Exercises to complete -
1) According to the Belmont Abbey College text, in what year did the college become coeducational?
2) From the Belmont Abbey College text, return the passage word for word, starting at "Offering an undergraduate" and ending at "adopted in 1913.".

Text shown -
Belmont Abbey College is a private, Catholic liberal arts college in Belmont, North Carolina. It was founded in 1876 by the Benedictine monks of Belmont Abbey. The school is affiliated with the Catholic Church and the Order of Saint Benedict. It is endorsed by The Newman Guide to Choosing a Catholic College. Belmont Abbey is the only college in North Carolina affiliated with the Catholic Church.

Offering an undergraduate education, the college enrolls students from diverse ethnic, cultural, and religious backgrounds.

History 

Belmont Abbey College was founded in 1876 as St. Mary's College by Benedictine monks from Saint Vincent Archabbey in Pennsylvania. Father Jeremiah O'Connell purchased Caldwell farm and donated the land to the Benedictines, hoping the community would found a Catholic educational institution in the Carolinas. On April 21, 1876, Father Herman Wolfe, from Saint Vincent, arrived with two students to take possession of the property and begin classes. In 1878, the college held its first commencement exercises. Katharine Drexel, a benefactor of the monastery and college, visited Belmont Abbey in 1904. The present name of the college was adopted in 1913. 

In 1967 John Oetgen, college president and Benedictine priest, conferred an honorary degree on the Protestant evangelist Billy Graham, marking what was at the time seen as a bold ecumenical gesture. 

Originally a college for young men, Belmont Abbey became a coeducational institution in 1972. In 1987, Sacred Heart College for women merged with the abbey, and its campus began to host a variety of abbey classes and programs.

The Belmont Abbey Historic District was listed on the National Register of Historic Places in 1993. It includes at its heart the separately listed Belmont Abbey Cathedral. Other contributing buildings include the Brothers' Building (1893, 1897, 1904), Old Science (1893), Jubilee Hall (1897), The Monastery (1880, 1891, and 1894), the College Building (or Stowe Hall, 1886, 1888, 1898), Saint Leo Hall (1907), and The Haid (1929).

Campus 

Maurus Hall is centrally located on campus and houses a student lounge, grill, and the Holy Grounds coffee shop. Across from Maurus Hall is the Haid, which serves as a student and community theater. The Haid was originally built as a gymnasium. The Abbey Players now perform there.  Along Abbey Lane, towards the far end of the campus, are the Vincent Abbot Taylor Library and the William Gaston Science Hall. Administrative offices are located in Robert Stowe Hall, with classrooms on the second and third floors. St. Leo's Hall, built in the American Benedictine style, houses the Campus Book Store and Catholic Shop on the first floor. Professorial offices are located in St. Leo's Hall, and Grace Auditorium is located on the third floor.

Data section -
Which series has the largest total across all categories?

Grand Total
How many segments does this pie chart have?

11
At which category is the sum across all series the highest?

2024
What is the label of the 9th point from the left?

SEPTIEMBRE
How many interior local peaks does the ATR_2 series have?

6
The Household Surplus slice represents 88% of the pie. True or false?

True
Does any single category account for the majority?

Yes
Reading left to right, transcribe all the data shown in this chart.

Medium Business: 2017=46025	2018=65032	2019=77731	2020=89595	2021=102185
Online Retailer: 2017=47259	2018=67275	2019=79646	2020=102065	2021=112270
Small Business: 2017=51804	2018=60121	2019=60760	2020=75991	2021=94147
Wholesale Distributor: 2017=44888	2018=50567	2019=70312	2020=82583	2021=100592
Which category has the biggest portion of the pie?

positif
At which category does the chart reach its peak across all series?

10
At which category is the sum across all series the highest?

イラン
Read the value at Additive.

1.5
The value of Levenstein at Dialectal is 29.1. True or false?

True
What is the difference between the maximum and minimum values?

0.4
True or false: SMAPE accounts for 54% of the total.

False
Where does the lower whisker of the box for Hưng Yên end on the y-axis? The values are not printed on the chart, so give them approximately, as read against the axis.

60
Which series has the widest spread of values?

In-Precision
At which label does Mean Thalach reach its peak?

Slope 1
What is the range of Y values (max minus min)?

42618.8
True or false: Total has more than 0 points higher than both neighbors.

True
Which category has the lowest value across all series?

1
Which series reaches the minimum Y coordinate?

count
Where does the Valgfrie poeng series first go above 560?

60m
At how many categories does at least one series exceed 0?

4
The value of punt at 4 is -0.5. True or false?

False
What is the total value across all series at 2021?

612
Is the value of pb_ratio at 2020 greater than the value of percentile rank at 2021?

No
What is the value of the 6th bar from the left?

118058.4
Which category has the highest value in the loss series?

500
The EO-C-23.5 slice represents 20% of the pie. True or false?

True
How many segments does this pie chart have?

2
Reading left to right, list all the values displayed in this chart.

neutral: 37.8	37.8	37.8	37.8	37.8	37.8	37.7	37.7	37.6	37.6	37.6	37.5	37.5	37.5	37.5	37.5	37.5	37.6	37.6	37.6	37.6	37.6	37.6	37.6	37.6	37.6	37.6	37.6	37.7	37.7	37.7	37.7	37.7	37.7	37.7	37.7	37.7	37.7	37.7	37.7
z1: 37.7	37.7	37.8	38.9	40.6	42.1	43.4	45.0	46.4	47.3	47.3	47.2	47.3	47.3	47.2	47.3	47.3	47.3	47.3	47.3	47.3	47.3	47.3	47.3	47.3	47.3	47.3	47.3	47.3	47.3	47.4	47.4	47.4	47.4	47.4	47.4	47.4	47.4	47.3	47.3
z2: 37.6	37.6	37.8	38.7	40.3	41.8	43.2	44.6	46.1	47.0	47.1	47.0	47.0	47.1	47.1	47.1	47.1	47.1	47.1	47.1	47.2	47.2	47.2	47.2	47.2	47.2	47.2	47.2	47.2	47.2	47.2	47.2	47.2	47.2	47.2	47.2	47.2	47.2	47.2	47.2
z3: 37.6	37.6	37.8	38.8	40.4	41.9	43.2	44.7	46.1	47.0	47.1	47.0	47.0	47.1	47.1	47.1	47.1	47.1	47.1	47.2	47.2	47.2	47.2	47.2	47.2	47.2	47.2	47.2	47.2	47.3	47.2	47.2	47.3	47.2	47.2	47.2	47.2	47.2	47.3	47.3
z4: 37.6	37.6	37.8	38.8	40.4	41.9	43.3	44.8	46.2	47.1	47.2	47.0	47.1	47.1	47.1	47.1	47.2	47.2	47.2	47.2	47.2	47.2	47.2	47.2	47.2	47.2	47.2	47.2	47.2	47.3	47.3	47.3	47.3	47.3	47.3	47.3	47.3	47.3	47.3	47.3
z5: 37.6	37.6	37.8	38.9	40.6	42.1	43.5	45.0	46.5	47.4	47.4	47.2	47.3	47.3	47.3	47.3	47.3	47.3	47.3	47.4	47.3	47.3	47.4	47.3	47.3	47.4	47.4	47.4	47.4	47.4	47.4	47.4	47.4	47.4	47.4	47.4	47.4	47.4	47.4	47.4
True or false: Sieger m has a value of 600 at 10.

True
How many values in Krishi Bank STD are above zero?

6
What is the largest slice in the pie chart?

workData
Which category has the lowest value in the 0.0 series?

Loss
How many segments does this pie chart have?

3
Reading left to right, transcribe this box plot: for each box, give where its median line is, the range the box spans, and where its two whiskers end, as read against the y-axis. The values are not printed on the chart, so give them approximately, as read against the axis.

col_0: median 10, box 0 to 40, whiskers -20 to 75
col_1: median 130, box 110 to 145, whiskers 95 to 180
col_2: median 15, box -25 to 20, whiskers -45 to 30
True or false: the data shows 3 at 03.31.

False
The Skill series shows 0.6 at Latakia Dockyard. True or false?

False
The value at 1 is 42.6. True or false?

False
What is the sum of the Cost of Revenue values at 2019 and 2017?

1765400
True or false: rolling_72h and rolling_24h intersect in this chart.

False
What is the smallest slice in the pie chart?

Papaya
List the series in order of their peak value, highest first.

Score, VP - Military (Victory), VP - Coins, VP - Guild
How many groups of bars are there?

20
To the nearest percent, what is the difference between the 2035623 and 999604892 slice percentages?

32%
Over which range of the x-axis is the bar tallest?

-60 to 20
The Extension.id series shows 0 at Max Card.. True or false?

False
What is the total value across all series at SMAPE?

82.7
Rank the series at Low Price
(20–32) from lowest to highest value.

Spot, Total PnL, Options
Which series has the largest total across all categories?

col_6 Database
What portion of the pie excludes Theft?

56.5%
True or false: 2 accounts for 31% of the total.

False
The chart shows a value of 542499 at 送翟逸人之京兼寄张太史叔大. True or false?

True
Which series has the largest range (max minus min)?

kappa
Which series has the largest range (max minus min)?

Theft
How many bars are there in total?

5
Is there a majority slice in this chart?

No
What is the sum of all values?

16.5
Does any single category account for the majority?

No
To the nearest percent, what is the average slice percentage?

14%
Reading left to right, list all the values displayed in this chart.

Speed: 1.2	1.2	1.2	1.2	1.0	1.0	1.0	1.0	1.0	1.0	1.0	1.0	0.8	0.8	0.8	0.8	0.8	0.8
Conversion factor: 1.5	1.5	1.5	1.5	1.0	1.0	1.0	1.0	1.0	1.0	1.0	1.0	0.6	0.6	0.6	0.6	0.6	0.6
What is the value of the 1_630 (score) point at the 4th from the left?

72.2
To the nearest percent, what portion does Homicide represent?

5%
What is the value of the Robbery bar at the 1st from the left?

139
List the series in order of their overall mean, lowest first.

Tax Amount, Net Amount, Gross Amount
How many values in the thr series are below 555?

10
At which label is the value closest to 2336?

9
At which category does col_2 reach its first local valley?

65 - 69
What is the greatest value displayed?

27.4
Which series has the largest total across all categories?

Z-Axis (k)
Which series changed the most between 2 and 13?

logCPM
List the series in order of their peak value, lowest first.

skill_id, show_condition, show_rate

Solved problems -
1) 1972

2)
Offering an undergraduate education, the college enrolls students from diverse ethnic, cultural, and religious backgrounds.

History 

Belmont Abbey College was founded in 1876 as St. Mary's College by Benedictine monks from Saint Vincent Archabbey in Pennsylvania. Father Jeremiah O'Connell purchased Caldwell farm and donated the land to the Benedictines, hoping the community would found a Catholic educational institution in the Carolinas. On April 21, 1876, Father Herman Wolfe, from Saint Vincent, arrived with two students to take possession of the property and begin classes. In 1878, the college held its first commencement exercises. Katharine Drexel, a benefactor of the monastery and college, visited Belmont Abbey in 1904. The present name of the college was adopted in 1913.